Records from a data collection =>

──────────

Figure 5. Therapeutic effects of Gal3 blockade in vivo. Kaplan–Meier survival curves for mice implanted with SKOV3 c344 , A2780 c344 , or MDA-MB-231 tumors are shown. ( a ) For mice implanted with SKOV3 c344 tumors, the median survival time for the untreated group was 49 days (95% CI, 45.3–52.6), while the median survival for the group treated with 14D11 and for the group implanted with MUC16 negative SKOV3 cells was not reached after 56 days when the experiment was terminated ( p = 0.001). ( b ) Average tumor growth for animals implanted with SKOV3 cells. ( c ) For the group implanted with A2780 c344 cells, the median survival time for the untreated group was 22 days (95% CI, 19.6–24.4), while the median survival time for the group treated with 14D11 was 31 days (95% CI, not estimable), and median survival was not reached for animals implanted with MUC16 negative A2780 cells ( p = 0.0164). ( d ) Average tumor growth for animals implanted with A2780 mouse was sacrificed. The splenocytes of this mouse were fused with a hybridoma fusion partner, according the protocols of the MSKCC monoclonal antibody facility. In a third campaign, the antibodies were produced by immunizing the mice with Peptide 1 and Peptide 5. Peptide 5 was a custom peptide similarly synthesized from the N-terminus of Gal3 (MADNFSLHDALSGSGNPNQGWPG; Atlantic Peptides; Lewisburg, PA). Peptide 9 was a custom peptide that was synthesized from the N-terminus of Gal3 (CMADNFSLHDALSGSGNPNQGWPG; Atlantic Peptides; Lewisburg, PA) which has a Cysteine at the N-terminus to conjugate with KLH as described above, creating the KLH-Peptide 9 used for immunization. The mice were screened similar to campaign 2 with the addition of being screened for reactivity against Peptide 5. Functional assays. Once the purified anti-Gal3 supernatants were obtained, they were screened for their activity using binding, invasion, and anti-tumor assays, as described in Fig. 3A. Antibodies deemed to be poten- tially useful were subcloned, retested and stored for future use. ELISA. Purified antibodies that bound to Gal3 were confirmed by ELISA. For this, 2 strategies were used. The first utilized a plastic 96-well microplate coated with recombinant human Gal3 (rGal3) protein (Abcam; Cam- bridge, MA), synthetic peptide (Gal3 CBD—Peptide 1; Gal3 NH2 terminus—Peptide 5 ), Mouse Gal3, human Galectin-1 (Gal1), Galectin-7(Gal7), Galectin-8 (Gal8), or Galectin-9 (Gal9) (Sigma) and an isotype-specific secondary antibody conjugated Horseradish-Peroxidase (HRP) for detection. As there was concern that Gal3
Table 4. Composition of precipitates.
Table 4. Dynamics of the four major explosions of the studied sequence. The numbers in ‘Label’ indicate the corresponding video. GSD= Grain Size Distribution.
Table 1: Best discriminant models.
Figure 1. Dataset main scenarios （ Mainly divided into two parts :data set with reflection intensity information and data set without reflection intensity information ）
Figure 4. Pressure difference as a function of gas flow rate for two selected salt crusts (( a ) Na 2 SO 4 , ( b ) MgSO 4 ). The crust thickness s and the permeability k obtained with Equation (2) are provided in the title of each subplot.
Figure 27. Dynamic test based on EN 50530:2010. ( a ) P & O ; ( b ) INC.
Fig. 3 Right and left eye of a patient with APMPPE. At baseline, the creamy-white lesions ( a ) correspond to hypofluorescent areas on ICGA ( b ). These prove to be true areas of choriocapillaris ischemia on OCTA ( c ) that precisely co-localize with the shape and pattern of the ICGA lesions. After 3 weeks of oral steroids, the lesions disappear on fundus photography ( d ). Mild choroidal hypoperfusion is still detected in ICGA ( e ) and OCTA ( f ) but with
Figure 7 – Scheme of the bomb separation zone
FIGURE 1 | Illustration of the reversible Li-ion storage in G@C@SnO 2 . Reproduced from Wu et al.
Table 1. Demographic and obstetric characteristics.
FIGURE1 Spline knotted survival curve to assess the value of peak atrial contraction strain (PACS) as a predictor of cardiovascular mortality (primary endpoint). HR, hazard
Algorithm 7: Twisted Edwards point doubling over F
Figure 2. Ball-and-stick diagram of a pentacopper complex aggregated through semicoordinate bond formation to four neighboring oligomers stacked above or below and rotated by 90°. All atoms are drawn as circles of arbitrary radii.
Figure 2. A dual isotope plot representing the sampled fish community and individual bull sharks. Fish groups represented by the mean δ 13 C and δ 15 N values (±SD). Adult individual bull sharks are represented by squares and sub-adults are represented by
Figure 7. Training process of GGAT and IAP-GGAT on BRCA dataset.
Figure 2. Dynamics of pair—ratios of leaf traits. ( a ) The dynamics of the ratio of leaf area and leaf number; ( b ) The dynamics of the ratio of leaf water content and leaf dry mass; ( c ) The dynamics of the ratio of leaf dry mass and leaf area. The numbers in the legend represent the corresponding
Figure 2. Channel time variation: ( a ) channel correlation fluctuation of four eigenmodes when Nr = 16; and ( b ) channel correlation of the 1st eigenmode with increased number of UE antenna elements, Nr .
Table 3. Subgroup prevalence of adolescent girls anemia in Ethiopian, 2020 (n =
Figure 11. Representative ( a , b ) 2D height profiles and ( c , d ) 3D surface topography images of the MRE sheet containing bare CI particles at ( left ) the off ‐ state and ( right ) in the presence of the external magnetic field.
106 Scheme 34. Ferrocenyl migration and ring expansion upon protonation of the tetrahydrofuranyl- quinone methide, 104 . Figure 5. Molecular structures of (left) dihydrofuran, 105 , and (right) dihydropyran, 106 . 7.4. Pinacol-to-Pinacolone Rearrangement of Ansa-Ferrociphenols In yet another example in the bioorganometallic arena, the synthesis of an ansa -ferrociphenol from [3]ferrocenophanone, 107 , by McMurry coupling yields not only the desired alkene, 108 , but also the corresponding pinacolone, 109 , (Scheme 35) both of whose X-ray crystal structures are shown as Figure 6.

──────────

WORK TASK =>
Among the records above, extract exactly the lines from the line with "Figure 2. A" to the line with "Figure 11. Representative", both lines included, and leave out the rest.

TASK SOLUTION =>
Figure 2. A dual isotope plot representing the sampled fish community and individual bull sharks. Fish groups represented by the mean δ 13 C and δ 15 N values (±SD). Adult individual bull sharks are represented by squares and sub-adults are represented by
Figure 7. Training process of GGAT and IAP-GGAT on BRCA dataset.
Figure 2. Dynamics of pair—ratios of leaf traits. ( a ) The dynamics of the ratio of leaf area and leaf number; ( b ) The dynamics of the ratio of leaf water content and leaf dry mass; ( c ) The dynamics of the ratio of leaf dry mass and leaf area. The numbers in the legend represent the corresponding
Figure 2. Channel time variation: ( a ) channel correlation fluctuation of four eigenmodes when Nr = 16; and ( b ) channel correlation of the 1st eigenmode with increased number of UE antenna elements, Nr .
Table 3. Subgroup prevalence of adolescent girls anemia in Ethiopian, 2020 (n =
Figure 11. Representative ( a , b ) 2D height profiles and ( c , d ) 3D surface topography images of the MRE sheet containing bare CI particles at ( left ) the off ‐ state and ( right ) in the presence of the external magnetic field.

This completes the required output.